According to Chitanga, African countries are facing uncertainty at multiple levels in terms of their potential responses amid deep structural and financial resources constraints to drive the AfCFTA process.
“The process is alive, the AfCFTA has not been aborted and will certainly be launched at the appropriate time,” he said, responding to those who believe that the deal was dead, mourned and buried.
Don’t lose sight
As the pandemic rages on, Signe and Colette van der Ven, experts at the Brookings Institution, have urged African countries not to lose sight of finalising the AfCFTA, despite focusing their energy on managing the immediate health crisis.
Hailed by many as the deal of the century and the largest free trade deal ever, the AfCFTA, if implemented successfully, will change the face of intra-Africa trade, increasing it from a mere 15 percent to 25, or $50 billion to $70 billion by 2040, and generate a combined Gross Domestic Product (GDP) of over $2 trillion, according to the UN Economic Commission for Africa (UNECA).
However, in an era where the continent’s economy seems to be on its knees due to the pandemic, there are fears that the deal may be in peril.
Bwalya said some of the impacts on Africa also affecting a decline in GDPs will come from a depressed economic output. “Much of this could be attributed to the disruptions in the global trade supply chains – and for Africa with a huge import-export load, the effects are not just significant, but also highlight the continent’s vulnerability in the face of such shocks.”
In response to this, he said AfCFTA is possibly the main, if not only, way Africa has to build resilience in the event of socio-economic shocks as is being experienced in the pandemic.
“Additionally, the AfCFTA will effectively generate a ‘pulling effect’ to expand the continent’s industrial capacity, thereby creating jobs and entrepreneurship opportunities for Africa’s own populations.”
Nevertheless, questions are being asked about the continent’s rising debt, estimated at $345 billion, $145 of which is owed to China. There are fears in some quarters that the huge debt might hang on the AfCFTA’s head like the Sword of Damocles.
Brushing aside these concerns, Bwalya insisted that sober minds were needed in examining this issue of debt – separating and understand facts from perceptions.
“There are certainly issues on the debt front in relation to development financing and government fiscal space – and more moved to the forefront in the advent of the Covid-19 pandemic,” he explained.
He said this requires an examination and understanding of both national factors, as well as geopolitics.

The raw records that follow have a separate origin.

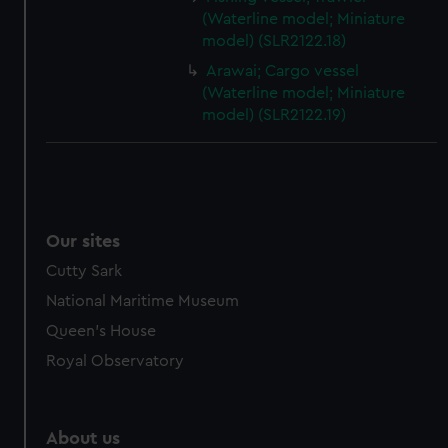
(Waterline model; Miniature
model) (SLR2122.18)
Arawai; Cargo vessel
(Waterline model; Miniature
model) (SLR2122.19)
Our sites
Cutty Sark
National Maritime Museum
Queen's House
Royal Observatory
About us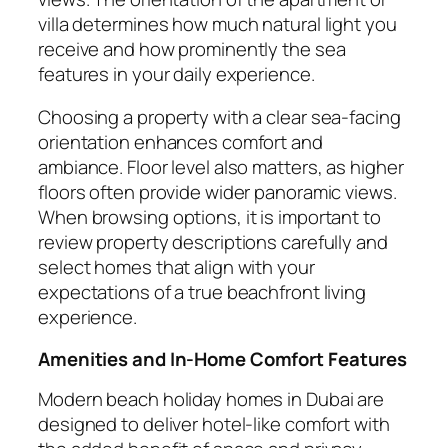
villa determines how much natural light you
receive and how prominently the sea
features in your daily experience.
Choosing a property with a clear sea-facing
orientation enhances comfort and
ambiance. Floor level also matters, as higher
floors often provide wider panoramic views.
When browsing options, it is important to
review property descriptions carefully and
select homes that align with your
expectations of a true beachfront living
experience.
Amenities and In-Home Comfort Features
Modern beach holiday homes in Dubai are
designed to deliver hotel-like comfort with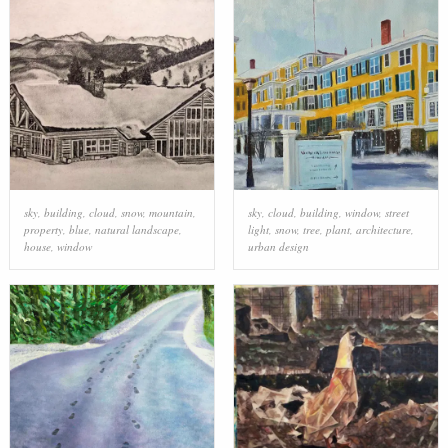
sky
,
building
,
cloud
,
snow
,
mountain
,
sky
,
cloud
,
building
,
window
,
street
property
,
blue
,
natural landscape
,
light
,
snow
,
tree
,
plant
,
architecture
,
house
,
window
urban design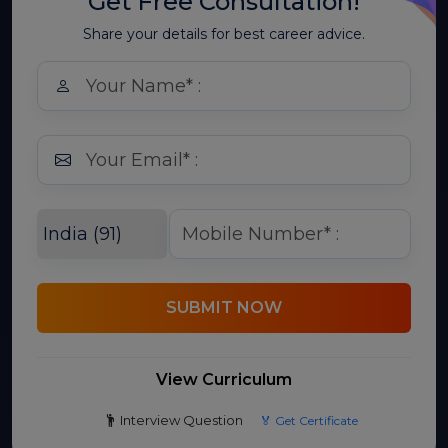
Get Free Consultation!
Share your details for best career advice.
SUBMIT NOW
View Curriculum
Interview Question
🏅 Get Certificate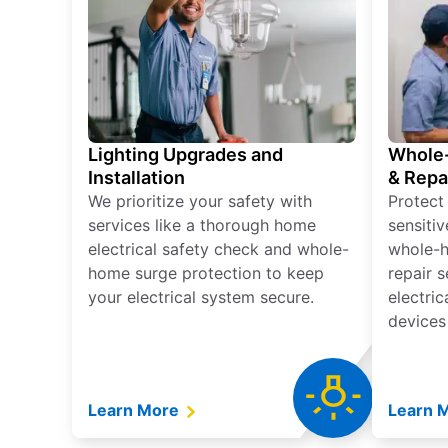
Lighting Upgrades and
Whole-
Installation
& Repa
We prioritize your safety with
Protect
services like a thorough home
sensitiv
electrical safety check and whole-
whole-h
home surge protection to keep
repair 
your electrical system secure.
electri
devices
Learn More
Learn 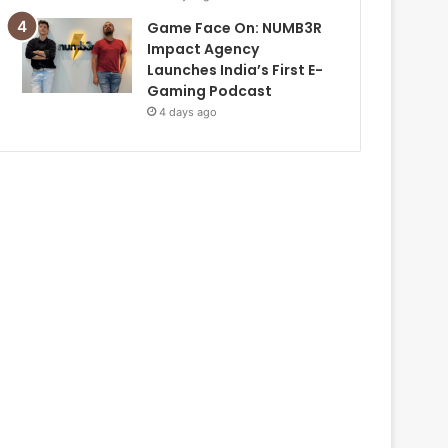
Game Face On: NUMB3R
Impact Agency
Launches India’s First E-
Gaming Podcast
4 days ago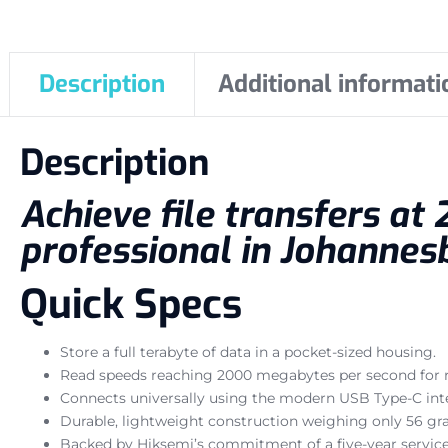
Description
Additional informati
Description
Achieve file transfers a
professional in Johannes
Quick Specs
Store a full terabyte of data in a pocket-sized housing.
Read speeds reaching 2000 megabytes per second for ra
Connects universally using the modern USB Type-C inte
Durable, lightweight construction weighing only 56 gr
Backed by Hiksemi’s commitment of a five-year service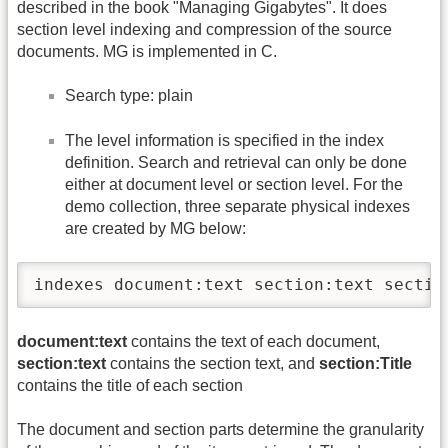
described in the book "Managing Gigabytes". It does
section level indexing and compression of the source
documents. MG is implemented in C.
Search type: plain
The level information is specified in the index
definition. Search and retrieval can only be done
either at document level or section level. For the
demo collection, three separate physical indexes
are created by MG below:
indexes document:text section:text sectio
document:text
contains the text of each document,
section:text
contains the section text, and
section:Title
contains the title of each section
The document and section parts determine the granularity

“Here, I am also referring to getting to the root cause issues, address relevant structural factors as opposed to some usual shifting around or postponing the 'debt pain'. Covid-19 will certainly put pressure on government fiscals. However, it should be taken as an opportune time to forge some of the seemingly difficult conversations on the part of both the lenders and the lendees.”

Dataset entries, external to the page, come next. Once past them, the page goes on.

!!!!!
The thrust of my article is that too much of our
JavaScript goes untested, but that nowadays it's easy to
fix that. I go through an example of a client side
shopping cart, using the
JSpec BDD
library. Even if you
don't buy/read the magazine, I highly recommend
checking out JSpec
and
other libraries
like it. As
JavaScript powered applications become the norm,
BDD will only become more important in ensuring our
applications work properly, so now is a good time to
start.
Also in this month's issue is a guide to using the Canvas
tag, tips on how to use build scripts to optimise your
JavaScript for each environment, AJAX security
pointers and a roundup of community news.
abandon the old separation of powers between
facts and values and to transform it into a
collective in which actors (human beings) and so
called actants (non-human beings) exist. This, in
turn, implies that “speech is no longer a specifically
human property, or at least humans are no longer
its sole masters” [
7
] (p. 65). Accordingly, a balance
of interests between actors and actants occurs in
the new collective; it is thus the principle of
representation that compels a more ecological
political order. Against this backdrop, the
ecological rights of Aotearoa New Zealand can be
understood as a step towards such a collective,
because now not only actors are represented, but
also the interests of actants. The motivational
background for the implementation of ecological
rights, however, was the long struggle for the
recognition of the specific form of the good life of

He continued: “There has to be tripartite engagement in the mutual interest of stable development, on one hand, and viable and sustainable business on the other. It is also not just the figure in amounts of dollars, but also what these loans are being used for in relation to growing of capacity to repay.”
Brimming with self-confidence, Signe said despite the postponement of the official launch, the AfCFTA and its Secretary-General Wamkele Mene have been working tirelessly along with the AU and the Commissioner on Trade and Industry, Albert Muchanga, to unlock Africa’s trade potential, including facilitating the circulation of essential goods and services during Covid-19 despite the global disruptions.
“The AfCFTA offers Africa with one of the best recovery plans and I am confident that it would be officially launched in 2021 with greater support than it would have received in July 2020 given the coronavirus pandemic.”